The threat of corrosion
Part 1 of this series referred to “icing”, where ocean spray freezes onto a ship’s superstructure and external components, potentially causing the vessel to tip. In especially cold temperatures, a film of ice can even form on internal machinery, gradually corroding the affected part. Depending on the severity of the corrosion, the equipment could require extensive repairs—or it could fail entirely, proving both costly and dangerous.
One component particularly prone to corrosion is wire rope. A previous article on Engineering at Sea reported an incident in which a rope had snapped, leaving an engine to fall 11 meters into the deep. The owner had to pay $1.3 million in damages. Although no one was hurt, it is easy to imagine how a cord supporting heavy items and weakened by corrosion could pose a threat to health and safety.
Lubrication: It keeps us safe, but is it ecological?

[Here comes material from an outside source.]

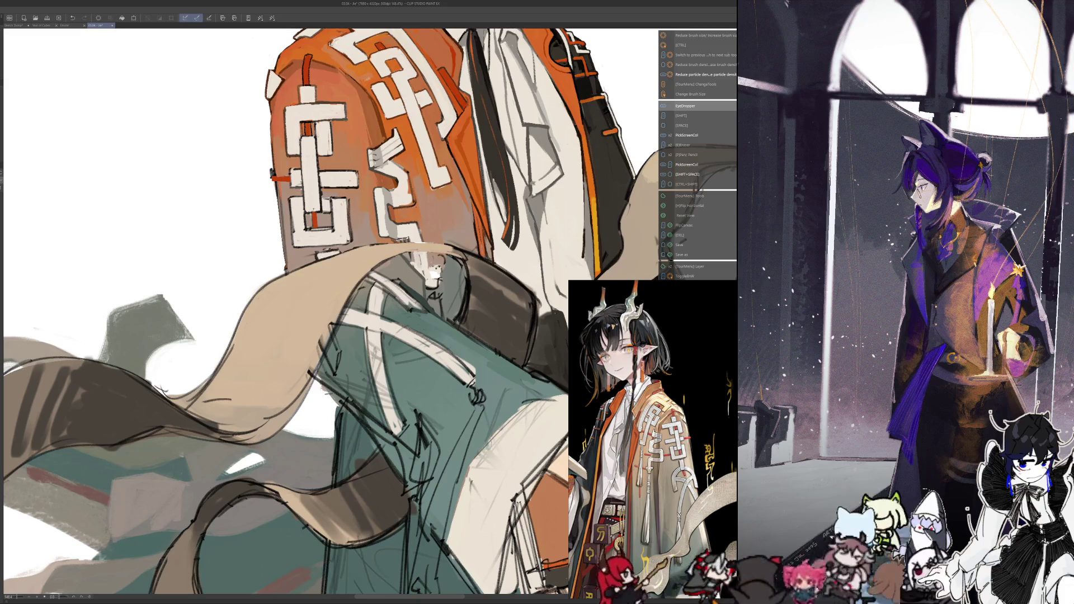
key("h")
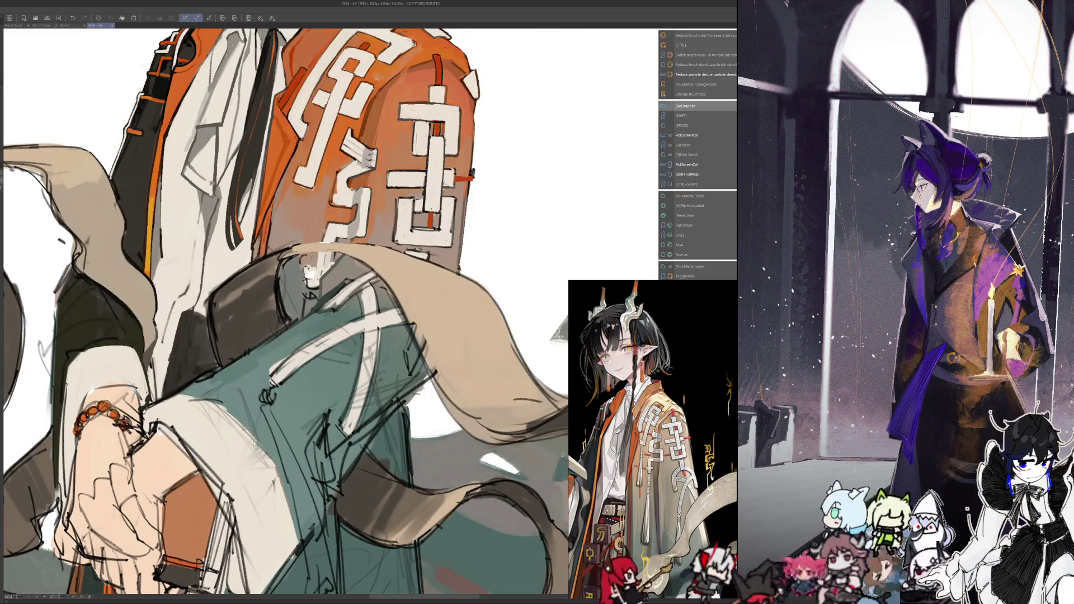
key("ctrl+alt")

In Arctic seas, where ports are few and far between, the devastating potential of an accident is heightened. To prevent a corrosive layer of ice forming on an expedition ship’s components, lubrication is essential. A common way of keeping rope lubricated is to apply oil manually. However, this is slow, inefficient, and can cause injury. An automated lubrication system is therefore the preferred option.
With the SKF Wire Rope Lubricator, for example, shipowners can apply oil up to 90 percent faster than by hand. Aside from being quicker, the method is also safer; by eliminating the need for manual application, it reduces the risk of injury. Furthermore, the technology cuts the consumption of lubricant by up to a quarter, making it more cost-effective and ecologically friendly.
While an automated system can help mitigate environmental impact, choosing the right lubricant is equally important. Indeed, conventional mineral oils are damaging to the environment—an issue that is exacerbated in the fragile Arctic ecosystem.
Making the right choice
Examples of EALs include triglycerides (vegetable oil-based lubricants) and polyalkylene glycols. The former have the highest VI, and their water solubility means they are able to maintain viscosity even in the event of water influx.
Synthetic esters are the most expensive class of EAL and tend to take longer to break down than vegetable oil lubricants. On the other hand, they compare favorably in terms of performance, boasting a strong resistance to fluctuating temperatures and a high viscosity index (VI—ability to retain viscosity as temperature changes).
The perfect combination
It is the responsibility of shipping companies to make sure their vessels are safe in Arctic waters while respecting the fragile ecosystem around them. Deploying the right lubricant in conjunction with an ecological automated lubrication system can keep a ship’s components—including wire rope—strong and healthy. In this way, shipowners ensure the safety of their investment, crew, and passengers while minimizing their environmental impact.